Driving home from work on an ordinary everyday
afternoon with not enough time
no chicken in the fridge and a little league game to get to
late as usual on 287 south the traffic slows
around a huge flatbed trailer with WIDE LOAD signs
draped around it, probably another modular home
on its way to contaminate a landscape somewhere, but no.

Suddenly I’m right behind it, and it turns out to be
an entire diner, one tiny chrome art deco room,
rounded edges glittering in the sun. The scale is not quite
right: too large for any model train world and yet
too small for real life. The cook who flips pancakes
could surely reach across the counter and
lean his weight against the opposite wall while waiting
for the bubbles to rise to the surface of the batter.

The entire building sits on the truck like a package
being shipped, a present wrapped in silver
waiting to be opened.
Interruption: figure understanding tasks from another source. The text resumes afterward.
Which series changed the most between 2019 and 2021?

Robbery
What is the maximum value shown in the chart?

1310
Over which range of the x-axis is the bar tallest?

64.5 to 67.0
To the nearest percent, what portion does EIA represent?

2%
The back end hangs a little
off the truck as the screen door hangs ajar,
banging open and closed while a giant sign
taped to the window flutters in the wind,
its big handpainted letters reading
WE LOVE YOU GOODBYE.

Tied to the door handle, a big bouquet of helium balloons,
multicolored, mostly deflated, hovers half-aloft,
the balloons banging against each other,
pulling towards the back of the truck but not escaping.
WE LOVE YOU GOODBYE just like that.

And the regulars who came to sit in front of their coffee
each morning and figure out how to survive the day,
knowing that at least their bran muffin or hash browns
or egg over easy were on the way,
who ordered grilled reubens or Greek salads or cheeseburgers
with onion rings for lunch and knew that they could free the day
for an hour, who came to find a safe place for tea and lemon
in the afternoon, or banana creme pie at night, and talk of
the husband the job the teenager the hospital the cat….
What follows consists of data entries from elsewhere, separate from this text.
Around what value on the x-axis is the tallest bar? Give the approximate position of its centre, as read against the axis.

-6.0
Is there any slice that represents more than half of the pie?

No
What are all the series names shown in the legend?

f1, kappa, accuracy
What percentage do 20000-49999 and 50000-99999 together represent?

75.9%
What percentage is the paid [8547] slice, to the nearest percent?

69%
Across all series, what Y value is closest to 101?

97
all of those people will see the empty rectangle of earth
in the center of the asphalt, and know that
nothing will ever really grow there again.
Pat Wilk

 

 What could this diner look like? Have a peek:

White Mana, in Hackensack, New Jersey, fortunately, is still right where it belongs. But it’s about the size of the diner in the poem. If you have a chance to stop there, don’t pass it up. The whole place fits maybe ten or 15 people, and it’s always crowded. But everybody’s willing to wait. The onions on the grill smell incredible. The girl whose dad owns this iconic lunch stop is a former student of mine; she flipped burgers while creating incredible art works all through high school. Sometimes our seniors went there for lunch; they were always late for their afternoon class.